#### Chart comprehension listing:
==*==

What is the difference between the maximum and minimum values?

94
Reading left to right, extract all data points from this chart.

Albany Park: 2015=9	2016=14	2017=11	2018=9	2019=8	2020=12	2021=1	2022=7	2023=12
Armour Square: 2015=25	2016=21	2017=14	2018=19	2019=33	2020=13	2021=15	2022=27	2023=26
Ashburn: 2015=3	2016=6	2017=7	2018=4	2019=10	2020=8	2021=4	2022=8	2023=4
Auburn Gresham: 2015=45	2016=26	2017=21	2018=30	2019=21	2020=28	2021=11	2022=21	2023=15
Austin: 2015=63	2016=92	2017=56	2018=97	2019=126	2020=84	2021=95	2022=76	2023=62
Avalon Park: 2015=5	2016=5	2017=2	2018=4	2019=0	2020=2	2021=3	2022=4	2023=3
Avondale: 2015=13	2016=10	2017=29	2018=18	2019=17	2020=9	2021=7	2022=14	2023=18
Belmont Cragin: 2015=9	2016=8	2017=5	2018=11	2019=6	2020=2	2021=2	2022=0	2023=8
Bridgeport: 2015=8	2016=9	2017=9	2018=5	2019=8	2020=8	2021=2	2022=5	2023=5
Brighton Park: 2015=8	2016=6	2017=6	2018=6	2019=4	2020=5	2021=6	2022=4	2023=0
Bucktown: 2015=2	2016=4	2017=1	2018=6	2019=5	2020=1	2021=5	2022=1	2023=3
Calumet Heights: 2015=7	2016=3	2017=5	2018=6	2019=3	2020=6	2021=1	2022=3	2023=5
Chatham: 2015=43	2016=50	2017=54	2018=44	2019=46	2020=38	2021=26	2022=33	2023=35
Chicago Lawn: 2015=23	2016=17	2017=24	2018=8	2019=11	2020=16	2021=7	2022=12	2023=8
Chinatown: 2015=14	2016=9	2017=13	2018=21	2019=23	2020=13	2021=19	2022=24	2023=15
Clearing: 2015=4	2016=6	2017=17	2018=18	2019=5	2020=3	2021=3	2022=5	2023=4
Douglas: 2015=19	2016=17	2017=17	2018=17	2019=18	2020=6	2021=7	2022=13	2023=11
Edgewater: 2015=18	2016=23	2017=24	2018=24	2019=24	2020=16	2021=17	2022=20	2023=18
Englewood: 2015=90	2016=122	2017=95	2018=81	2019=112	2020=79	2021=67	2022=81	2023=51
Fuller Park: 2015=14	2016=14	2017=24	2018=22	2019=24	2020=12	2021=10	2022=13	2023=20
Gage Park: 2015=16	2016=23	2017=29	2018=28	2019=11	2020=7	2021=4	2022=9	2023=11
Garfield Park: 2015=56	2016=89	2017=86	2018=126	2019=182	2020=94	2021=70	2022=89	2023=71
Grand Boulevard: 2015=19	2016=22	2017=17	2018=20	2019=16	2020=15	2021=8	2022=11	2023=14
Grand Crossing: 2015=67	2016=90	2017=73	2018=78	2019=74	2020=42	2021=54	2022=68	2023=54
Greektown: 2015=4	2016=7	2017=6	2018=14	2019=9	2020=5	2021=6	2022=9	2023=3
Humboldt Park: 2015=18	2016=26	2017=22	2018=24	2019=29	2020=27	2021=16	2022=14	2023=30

==*==

#### WHAT YOU HAVE TO DO:
Reproduce the entire listing above word for word, from its first line to its last.

#### ANSWER SPACE:
What is the difference between the maximum and minimum values?

94
Reading left to right, extract all data points from this chart.

Albany Park: 2015=9	2016=14	2017=11	2018=9	2019=8	2020=12	2021=1	2022=7	2023=12
Armour Square: 2015=25	2016=21	2017=14	2018=19	2019=33	2020=13	2021=15	2022=27	2023=26
Ashburn: 2015=3	2016=6	2017=7	2018=4	2019=10	2020=8	2021=4	2022=8	2023=4
Auburn Gresham: 2015=45	2016=26	2017=21	2018=30	2019=21	2020=28	2021=11	2022=21	2023=15
Austin: 2015=63	2016=92	2017=56	2018=97	2019=126	2020=84	2021=95	2022=76	2023=62
Avalon Park: 2015=5	2016=5	2017=2	2018=4	2019=0	2020=2	2021=3	2022=4	2023=3
Avondale: 2015=13	2016=10	2017=29	2018=18	2019=17	2020=9	2021=7	2022=14	2023=18
Belmont Cragin: 2015=9	2016=8	2017=5	2018=11	2019=6	2020=2	2021=2	2022=0	2023=8
Bridgeport: 2015=8	2016=9	2017=9	2018=5	2019=8	2020=8	2021=2	2022=5	2023=5
Brighton Park: 2015=8	2016=6	2017=6	2018=6	2019=4	2020=5	2021=6	2022=4	2023=0
Bucktown: 2015=2	2016=4	2017=1	2018=6	2019=5	2020=1	2021=5	2022=1	2023=3
Calumet Heights: 2015=7	2016=3	2017=5	2018=6	2019=3	2020=6	2021=1	2022=3	2023=5
Chatham: 2015=43	2016=50	2017=54	2018=44	2019=46	2020=38	2021=26	2022=33	2023=35
Chicago Lawn: 2015=23	2016=17	2017=24	2018=8	2019=11	2020=16	2021=7	2022=12	2023=8
Chinatown: 2015=14	2016=9	2017=13	2018=21	2019=23	2020=13	2021=19	2022=24	2023=15
Clearing: 2015=4	2016=6	2017=17	2018=18	2019=5	2020=3	2021=3	2022=5	2023=4
Douglas: 2015=19	2016=17	2017=17	2018=17	2019=18	2020=6	2021=7	2022=13	2023=11
Edgewater: 2015=18	2016=23	2017=24	2018=24	2019=24	2020=16	2021=17	2022=20	2023=18
Englewood: 2015=90	2016=122	2017=95	2018=81	2019=112	2020=79	2021=67	2022=81	2023=51
Fuller Park: 2015=14	2016=14	2017=24	2018=22	2019=24	2020=12	2021=10	2022=13	2023=20
Gage Park: 2015=16	2016=23	2017=29	2018=28	2019=11	2020=7	2021=4	2022=9	2023=11
Garfield Park: 2015=56	2016=89	2017=86	2018=126	2019=182	2020=94	2021=70	2022=89	2023=71
Grand Boulevard: 2015=19	2016=22	2017=17	2018=20	2019=16	2020=15	2021=8	2022=11	2023=14
Grand Crossing: 2015=67	2016=90	2017=73	2018=78	2019=74	2020=42	2021=54	2022=68	2023=54
Greektown: 2015=4	2016=7	2017=6	2018=14	2019=9	2020=5	2021=6	2022=9	2023=3
Humboldt Park: 2015=18	2016=26	2017=22	2018=24	2019=29	2020=27	2021=16	2022=14	2023=30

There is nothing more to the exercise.